Che cos'è il modello di abilità di Salovey e Mayer?
Nel 1990 Peter Salovey e John Mayer definirono l'intelligenza emotiva come un insieme di abilità: percepire le emozioni, usarle per facilitare il pensiero, comprenderle e regolarle. La intesero come una vera capacità mentale, misurabile con prove di prestazione che hanno una risposta più o meno corretta. È la versione più rigorosa e scientificamente fondata del concetto.
Qual è stato il ruolo di Daniel Goleman?
Nel 1995 il giornalista scientifico Daniel Goleman rese popolare l'espressione con un libro di grande successo, ampliandone però la definizione fino a includere tratti di personalità, motivazione ed empatia. Questa versione divulgativa promise effetti notevoli su successo e leadership. Pur avendo diffuso enormemente il tema, è anche all'origine di molte aspettative esagerate.

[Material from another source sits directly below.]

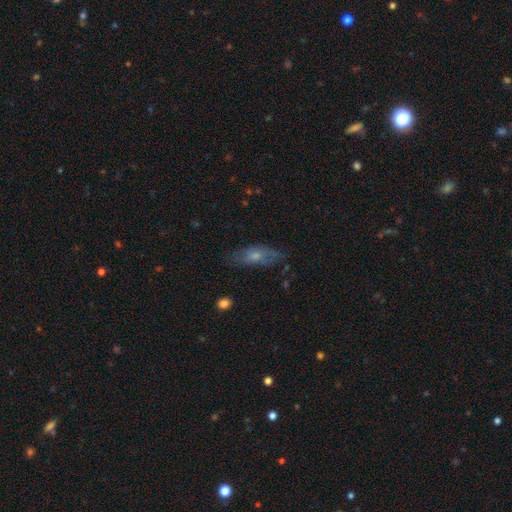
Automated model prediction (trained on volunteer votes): Smooth or featured: smooth — 51% (featured or disk — 40%)
How rounded: in between — 68% (cigar-shaped — 28%)
Merging: none — 62% (minor disturbance — 25%)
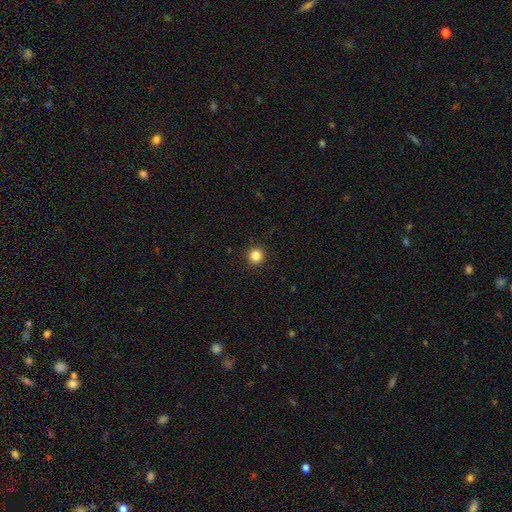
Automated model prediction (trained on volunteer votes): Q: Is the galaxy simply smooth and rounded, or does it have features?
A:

Che cosa dicono le prove scientifiche?
La ricerca mostra che l'intelligenza emotiva misurata come abilità predice in modo modesto ma reale aspetti come le relazioni sociali e il benessere, anche al netto di QI e personalità. Gli effetti sono però generalmente più contenuti di quanto suggerisca la letteratura divulgativa. Le prove sono più solide per il modello di abilità che per i modelli misti basati su questionari di autovalutazione.

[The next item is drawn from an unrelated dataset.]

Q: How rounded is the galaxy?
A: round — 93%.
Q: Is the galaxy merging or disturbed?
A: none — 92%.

Quali sono i limiti e le critiche?
I critici osservano che i modelli 'misti' rischiano di confondere l'intelligenza emotiva con tratti di personalità già noti, riducendone l'originalità. Le misure basate sull'autovalutazione sono inoltre sensibili alla desiderabilità sociale. È un costrutto utile e dai dati interessanti, ma va trattato con prudenza ed evitando promesse sensazionalistiche.